What you should know about photokeratitis

eye care for childrenThanks to a lot of information about how the sun can cause skin cancer (and wrinkles), most of us know we need to wear sunscreen year-round, even on cloudy days. So it doesn’t make sense that many of us are still heading outside without any sun protection for our delicate eyes.

You’re asking for a bad case of photokeratitis (sunburned eyes)

It’s not as common as sunburned skin, but sunburned eyes can occur when unprotected or under-protected eyes are exposed to sunlight — reflecting off water, sand, ice, snow and pavement. This kind of exposure damages the thin surface layer of the cornea, with symptoms that can include:

  • Pain
  • Redness
  • Swelling
  • Watery eyes
  • Blurry vision
  • Sensitivity to bright light
  • Temporary vision loss

Protect your vision with (the right kind of) sunglasses

Choose a pair that is certified to block at least 98% percent of UVA and UVB rays. However, even lenses that offer maximum UV protection don’t always shield your eyes from ambient light hitting the back of your lens and reflecting into your eyes. So to give your eyes the best protection possible, select a wrap style that fits tight to your face. Your eye doctor can help you make sure you have the right coverage, so call for your appointment today: 561.338.7722.

Polarized lenses

They don’t protect your eyes from the sun’s rays, but they do reduce glare, which can help you see better.

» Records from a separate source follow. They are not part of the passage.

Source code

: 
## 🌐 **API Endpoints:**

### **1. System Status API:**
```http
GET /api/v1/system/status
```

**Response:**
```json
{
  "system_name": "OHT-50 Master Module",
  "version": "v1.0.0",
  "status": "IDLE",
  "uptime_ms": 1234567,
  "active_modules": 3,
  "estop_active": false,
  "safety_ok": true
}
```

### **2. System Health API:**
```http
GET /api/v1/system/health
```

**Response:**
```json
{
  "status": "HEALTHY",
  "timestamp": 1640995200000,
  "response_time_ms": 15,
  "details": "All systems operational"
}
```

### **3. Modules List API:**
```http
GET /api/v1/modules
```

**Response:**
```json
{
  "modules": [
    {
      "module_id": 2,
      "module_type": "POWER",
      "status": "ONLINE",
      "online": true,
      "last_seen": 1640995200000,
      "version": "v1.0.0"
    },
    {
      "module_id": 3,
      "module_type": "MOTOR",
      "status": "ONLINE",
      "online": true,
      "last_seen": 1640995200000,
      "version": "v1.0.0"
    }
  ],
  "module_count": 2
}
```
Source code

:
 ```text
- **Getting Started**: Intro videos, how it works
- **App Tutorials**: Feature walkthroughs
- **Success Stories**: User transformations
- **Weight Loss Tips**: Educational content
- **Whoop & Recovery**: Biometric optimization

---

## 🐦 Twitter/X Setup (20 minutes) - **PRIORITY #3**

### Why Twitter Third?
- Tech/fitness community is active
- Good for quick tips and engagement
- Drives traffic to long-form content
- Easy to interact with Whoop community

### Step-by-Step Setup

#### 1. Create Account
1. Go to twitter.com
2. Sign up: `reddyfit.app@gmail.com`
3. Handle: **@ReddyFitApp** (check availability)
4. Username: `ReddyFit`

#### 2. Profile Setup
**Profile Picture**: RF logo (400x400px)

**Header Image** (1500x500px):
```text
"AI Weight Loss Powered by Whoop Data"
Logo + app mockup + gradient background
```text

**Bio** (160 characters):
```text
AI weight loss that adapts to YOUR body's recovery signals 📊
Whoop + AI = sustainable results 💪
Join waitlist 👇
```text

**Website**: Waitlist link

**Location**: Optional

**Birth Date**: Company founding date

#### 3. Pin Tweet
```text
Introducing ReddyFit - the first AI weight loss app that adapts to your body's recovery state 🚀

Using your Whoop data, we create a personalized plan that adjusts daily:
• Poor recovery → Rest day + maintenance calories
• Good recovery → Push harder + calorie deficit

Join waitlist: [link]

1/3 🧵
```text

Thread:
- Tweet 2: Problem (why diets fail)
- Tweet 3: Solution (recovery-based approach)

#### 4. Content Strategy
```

Wear sunglasses on sunny and cloudy days

This will not only help prevent photokeratitis, but it will also decrease your risk of getting cataracts, which are known to develop after years of sun exposure.

What goes for you goes double for your children

You might diligently cover your children with sunscreen, but you might be overlooking covering their eyes. And kids need eye protection even more than adults do. That’s because the most sun damage occurs when we’re young and our pupils are their largest. Children are also outside more than adults and exposing themselves to other sources of UV, high energy, and blue violet lights with cell phones pressed tight to their faces.